Among the workplaces recently affected are factories, oil palm plantations, learning institutions, and Malaysia's biggest wholesale market in Kuala Lumpur, which has been closed from Thursday.
A total of 163 infections have been detected at the Kuala Lumpur wholesale market.
Glove-maker Top Glove is in the grip of a fresh outbreak, with infections reported at four factories in Negeri Sembilan, Kedah and Selangor. As of Jan 16, 165 workers tested positive.
This week, staff at public transport provider Prasarana, who were in close contact with its chairman Tajuddin Abdul Rahman, had to be tested after he was confirmed to be infected on Wednesday. The rest of the staff were told to self-quarantine at home and the entire office building was sanitised.

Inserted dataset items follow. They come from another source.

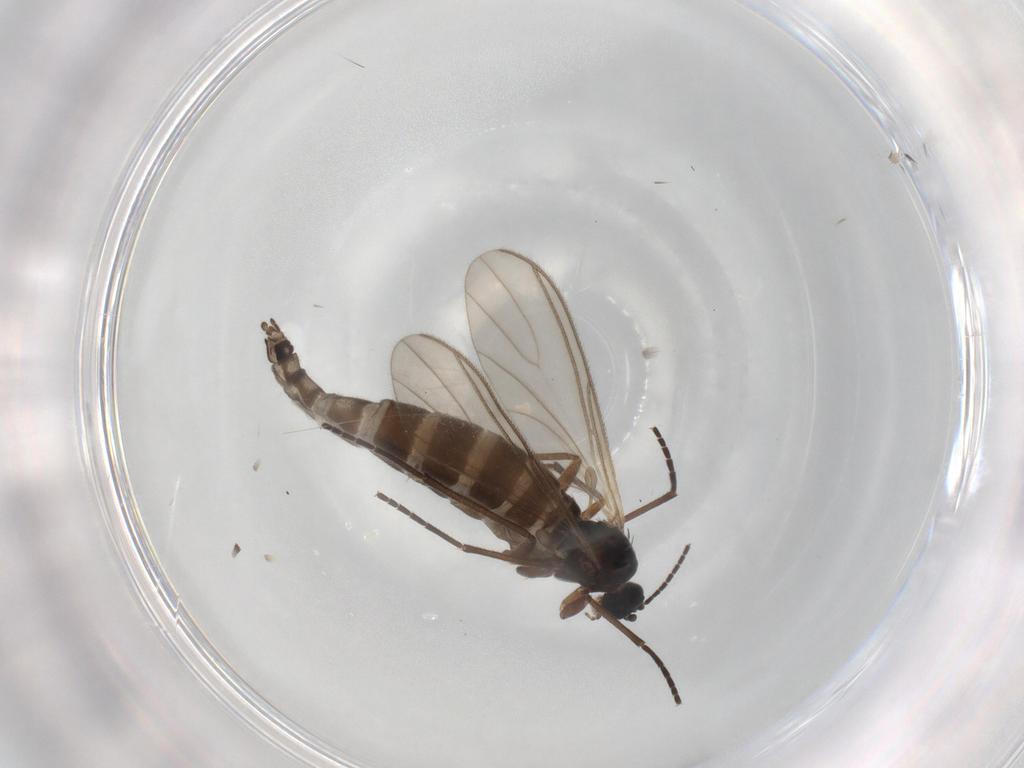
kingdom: Animalia
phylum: Arthropoda
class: Insecta
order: Diptera
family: Sciaridae
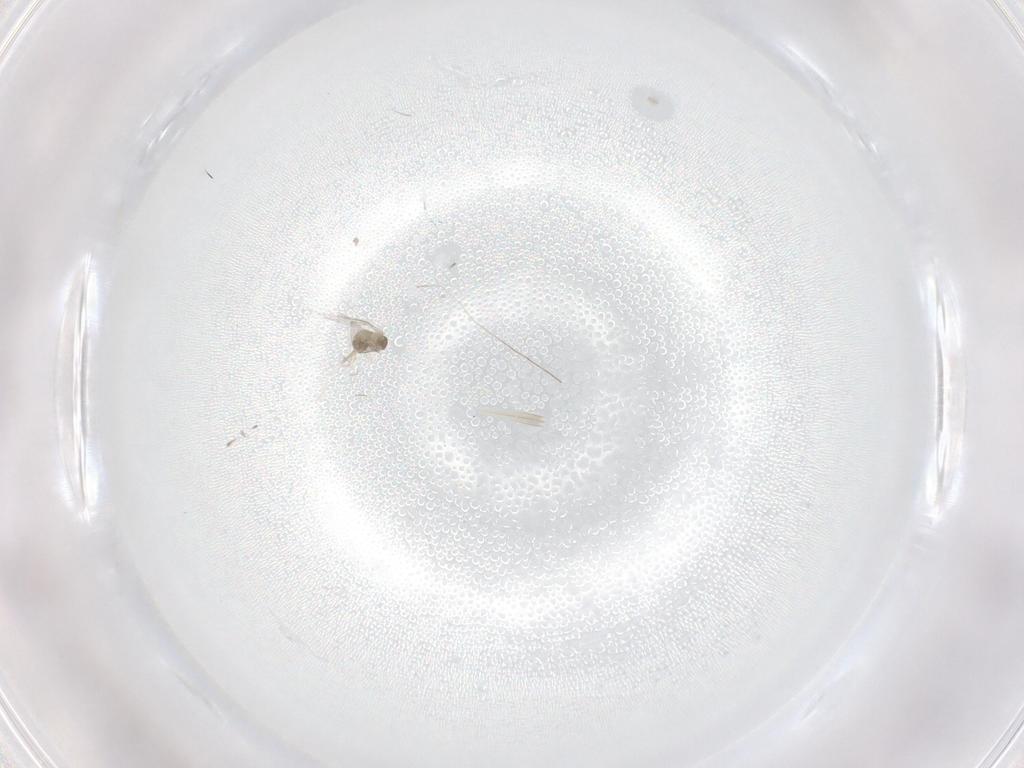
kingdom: Animalia
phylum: Arthropoda
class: Insecta
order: Diptera
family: Cecidomyiidae
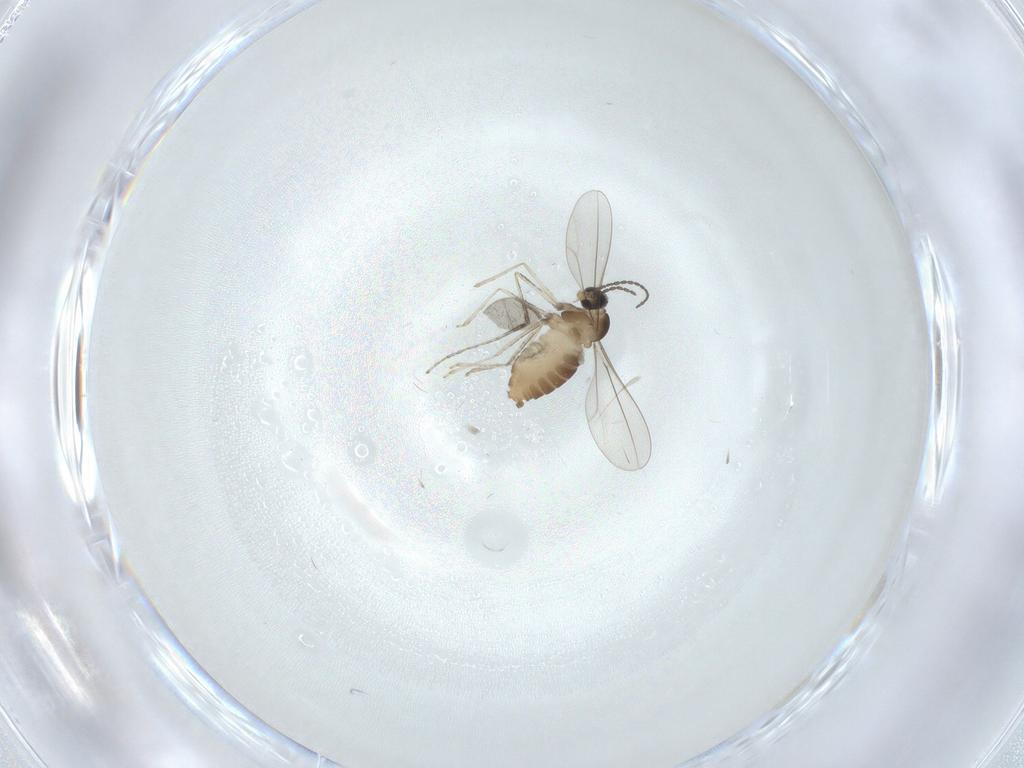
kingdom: Animalia
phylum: Arthropoda
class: Insecta
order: Diptera
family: Cecidomyiidae
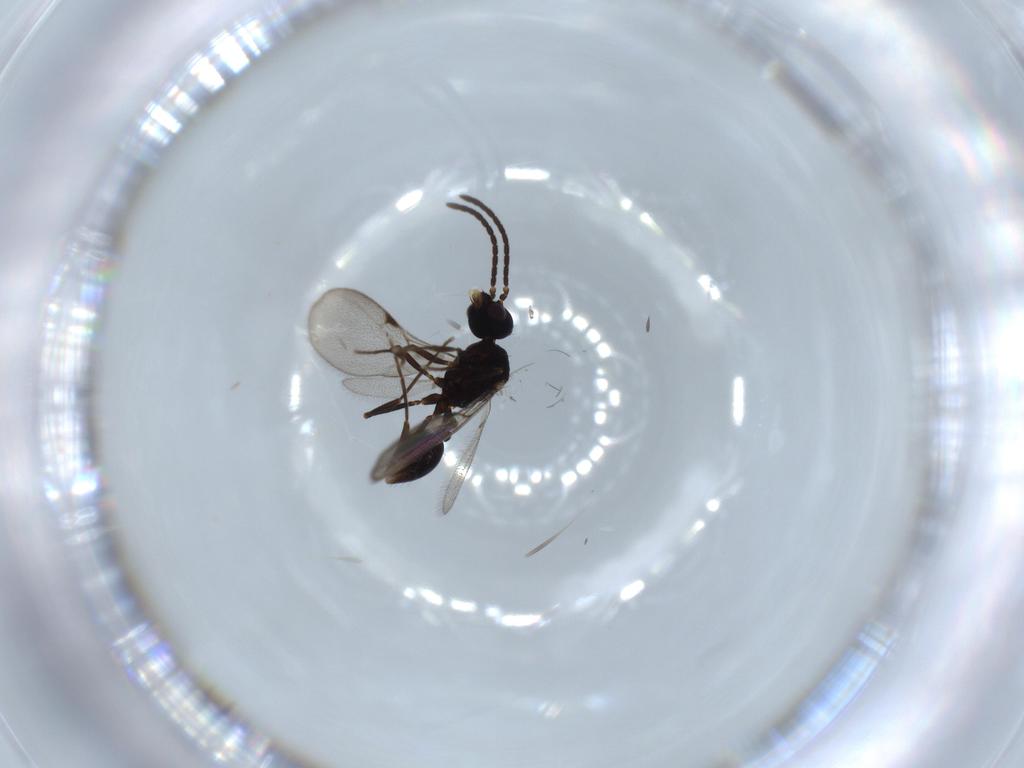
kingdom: Animalia
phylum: Arthropoda
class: Insecta
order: Hymenoptera
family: Formicidae
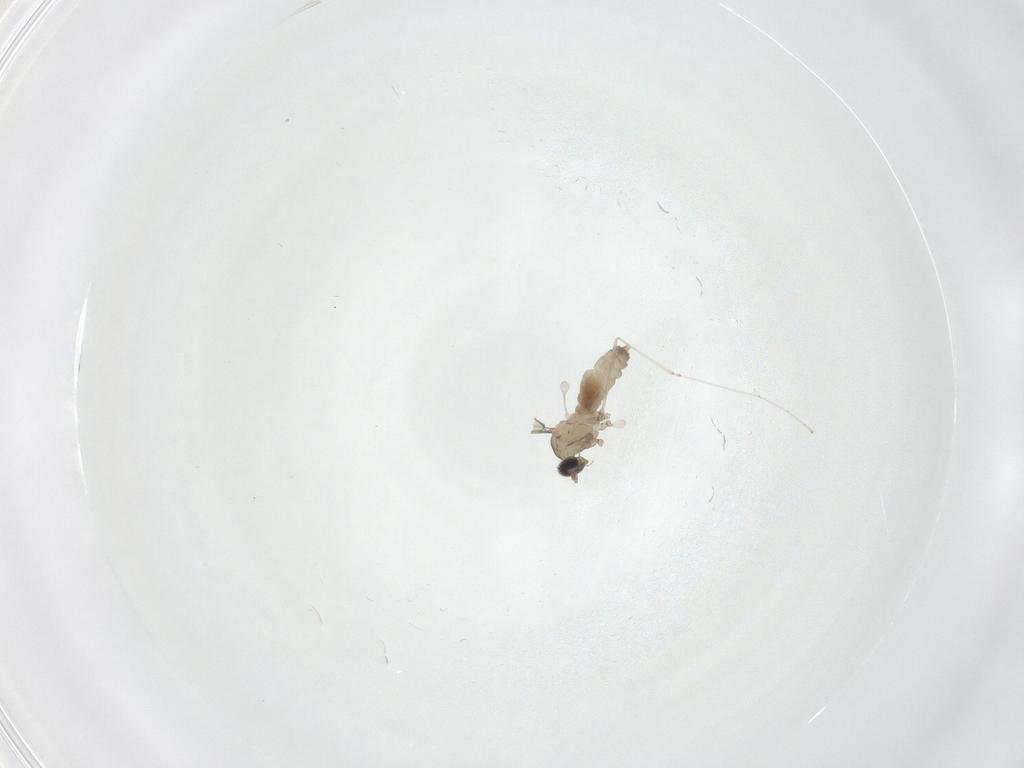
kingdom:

New clusters reported yesterday that were related to workplaces.
Number of workplace infections out of the 3,631 cases recorded yesterday.
Datuk Seri Tajuddin, who is also an Umno lawmaker, had earlier this month attended a news conference with Umno MP Nazri Aziz, who also tested positive earlier this week, joining a growing list of MPs with Covid-19.
Four Cabinet ministers tested positive in recent days.
Some believe the spike in numbers is due to the government lifting an interstate travel ban on Dec 7 last year, resulting in many people travelling to go home or vacationing during the Christmas and New Year period.
Malaysian Employers Federation executive director Shamsuddin Bardan said: "The rise in workplace-related clusters is not because companies have taken Covid-19 lightly.
"At the end of 2020, we saw a lot of movement among the community and workers, which caused more infections.
"When Covid-19 is detected through testing at the workplace, then it is categorised as a workplace cluster."
Meanwhile, with malls being allowed to remain open during the MCO, safety measures are key.
Mr H.C Chan, chief executive of Sunway Malls and Theme Parks, which operates seven malls across Malaysia, said: "As the malls continue to operate during the MCO for shoppers and our 12,000-strong working population to purchase essential items and daily necessities, a high standard of safety measures has been put in place."
The measures include installing thermal scanners and digital thermometers at all entrances for shoppers. All mall employees have also been given masks and sanitiser sprays.